Like the adobe huts that pocked the plains of Mexico hundreds of years ago, Casa Candelaria is built with a rammed-earth technique that uses materials (i.e. soil) excavated directly from the build site. Located outside San Miguel de Allende in Mexico's highlands, the house was designed and built by Cherem Arquitectos, a local firm.
The decision to use local soil in building Casa Candelaria was based on factors beyond just the sustainability of sourcing materials that were directly underfoot.
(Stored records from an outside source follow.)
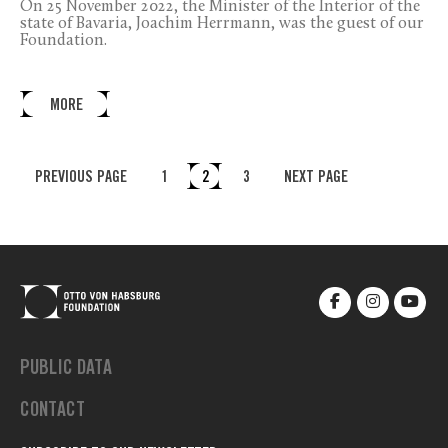
On 25 November 2022, the Minister of the Interior of the
state of Bavaria, Joachim Herrmann, was the guest of our
Foundation.
MORE
PREVIOUS PAGE
1
2
3
NEXT PAGE
PUBLIC DATA
CONTACT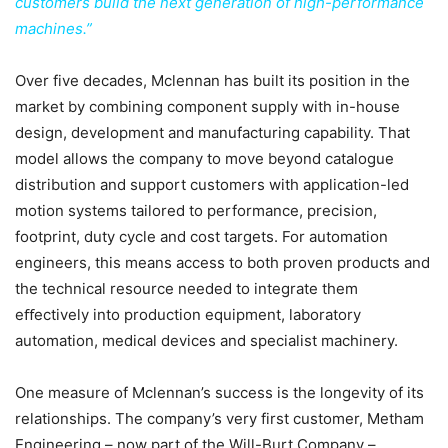
customers build the next generation of high-performance
machines.”
Over five decades, Mclennan has built its position in the
market by combining component supply with in-house
design, development and manufacturing capability. That
model allows the company to move beyond catalogue
distribution and support customers with application-led
motion systems tailored to performance, precision,
footprint, duty cycle and cost targets. For automation
engineers, this means access to both proven products and
the technical resource needed to integrate them
eﬀectively into production equipment, laboratory
automation, medical devices and specialist machinery.
One measure of Mclennan’s success is the longevity of its
relationships. The company’s very first customer, Metham
Engineering – now part of the Will-Burt Company –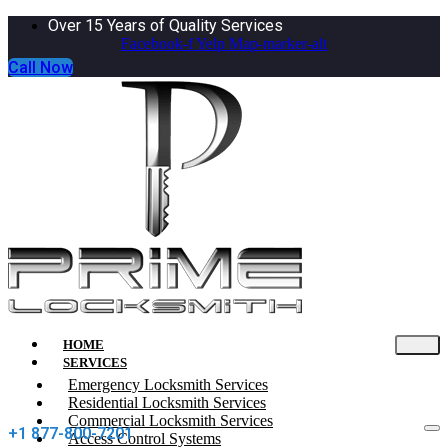
Over 15 Years of Quality Services
Facebook-f
Yelp
Map-marker-alt
Call Now
HOME
SERVICES
Emergency Locksmith Services
Residential Locksmith Services
Commercial Locksmith Services
+1 877-800-7201
Access Control Systems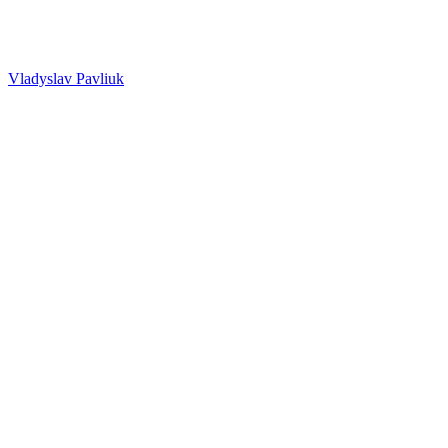
Vladyslav Pavliuk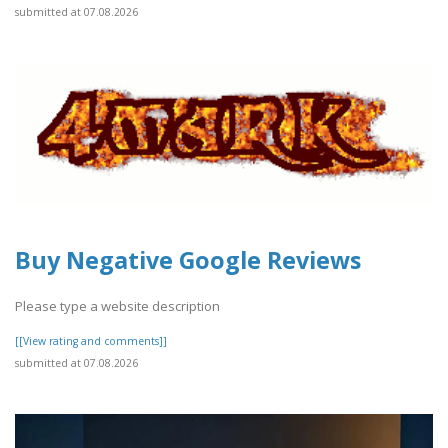
submitted at 07.08.2026
Buy Negative Google Reviews
Please type a website description
[[View rating and comments]]
submitted at 07.08.2026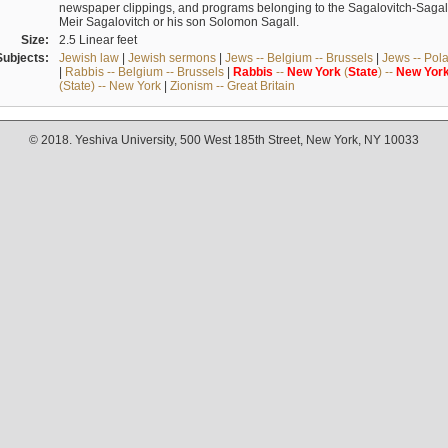
newspaper clippings, and programs belonging to the Sagalovitch-Sagall fa
Meir Sagalovitch or his son Solomon Sagall.
Size:
2.5 Linear feet
Subjects:
Jewish law
|
Jewish sermons
|
Jews -- Belgium -- Brussels
|
Jews -- Pol
|
Rabbis -- Belgium -- Brussels
|
Rabbis
--
New
York
(
State
) --
New
Yor
(State) -- New York
|
Zionism -- Great Britain
© 2018. Yeshiva University, 500 West 185th Street, New York, NY 10033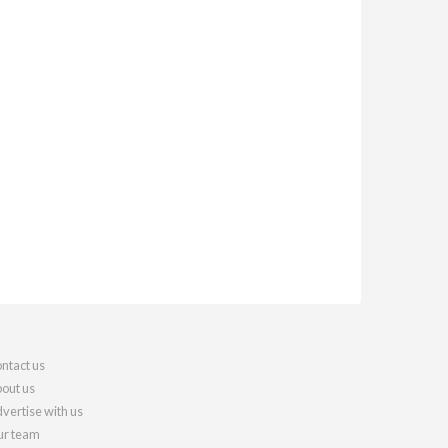
ntact us
out us
vertise with us
r team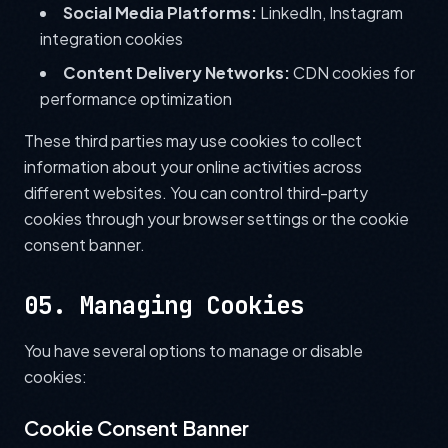
Social Media Platforms:
LinkedIn, Instagram
integration cookies
Content Delivery Networks:
CDN cookies for
performance optimization
These third parties may use cookies to collect
information about your online activities across
different websites. You can control third-party
cookies through your browser settings or the cookie
consent banner.
05. Managing Cookies
You have several options to manage or disable
cookies:
Cookie Consent Banner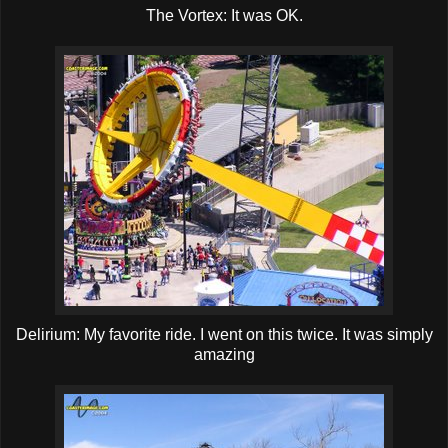
The Vortex: It was OK.
Delirium: My favorite ride. I went on this twice. It was simply
amazing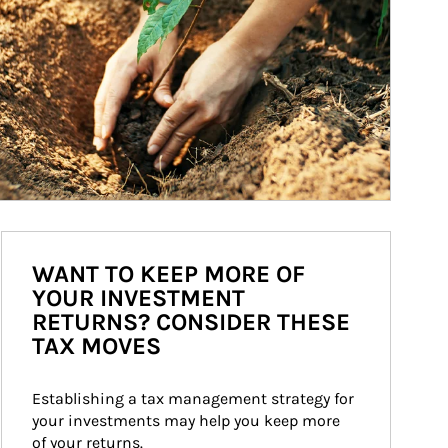
WANT TO KEEP MORE OF
YOUR INVESTMENT
RETURNS? CONSIDER THESE
TAX MOVES
Establishing a tax management strategy for 
your investments may help you keep more 
of your returns.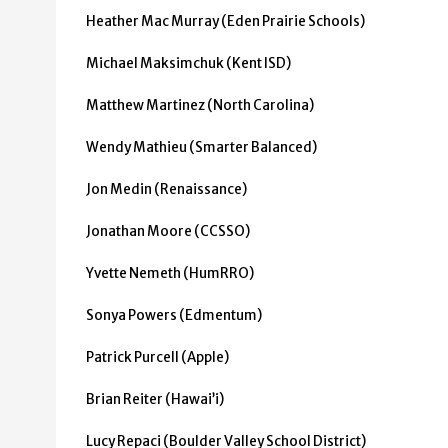
Heather Mac Murray (Eden Prairie Schools)
Michael Maksimchuk (Kent ISD)
Matthew Martinez (North Carolina)
Wendy Mathieu (Smarter Balanced)
Jon Medin (Renaissance)
Jonathan Moore (CCSSO)
Yvette Nemeth (HumRRO)
Sonya Powers (Edmentum)
Patrick Purcell (Apple)
Brian Reiter (Hawai’i)
Lucy Repaci (Boulder Valley School District)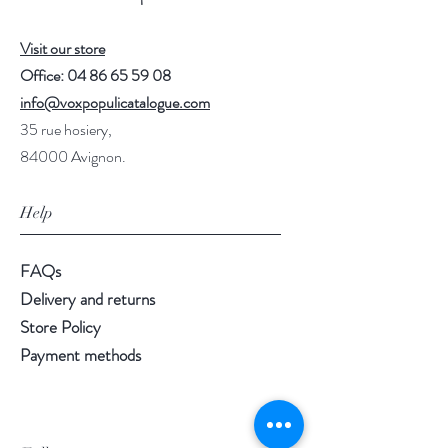
Visit our store
Office:
04 86 65 59 08
info@voxpopulicatalogue.com
35 rue hosiery,
84000 Avignon.
Help
FAQs
Delivery and returns
Store Policy
Payment methods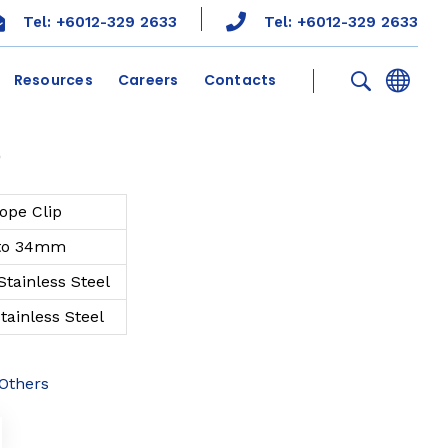
Tel: +6012-329 2633
Tel: +6012-329 2633
Resources
Careers
Contacts
p
ope Clip
to 34mm
 Stainless Steel
Stainless Steel
Others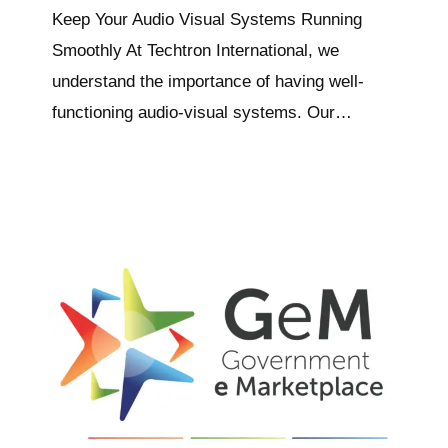
Keep Your Audio Visual Systems Running
Smoothly At Techtron International, we
understand the importance of having well-
functioning audio-visual systems. Our…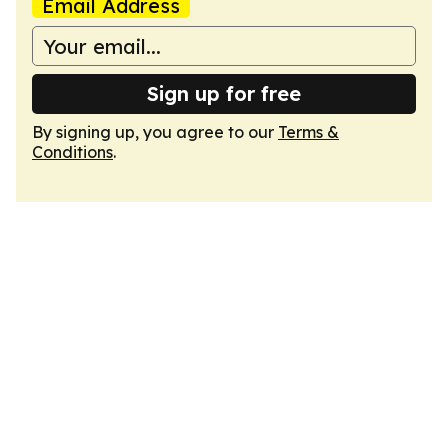
Email Address
Sign up for free
By signing up, you agree to our
Terms &
Conditions
.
The rammed-earth material is also perfect for insulating the desert highland domicile: during the day, the 50 centimeter thick walls absorb heat, keeping it out of the house, but by the evening, the walls have gathered enough heat that they buffer the inhabitants from the cold desert night.
Casa Candelaria shows how resorting to historical techniques can improve modern attempts at sustainability.
Casa Candelareia is Built from Soil Excavated On-Site
1. Rammed-earth Construction - Using rammed-earth construction techniques can improve sustainability in modern building projects.
2. Local Sourcing - Sourcing materials locally, such as using soil excavated on-site, can contribute to sustainable building practices.
3. Historical Techniques - Resorting to historical techniques can provide innovative solutions for sustainable construction.
1. Architecture and Design - The architecture and design industry can explore rammed-earth construction as a sustainable building method.
2. Construction and Engineering - The construction and engineering industry can incorporate the use of locally sourced materials in their projects to promote sustainability.
3. Environmental Conservation - The environmental conservation industry can study historical techniques and their potential for improving modern sustainable practices.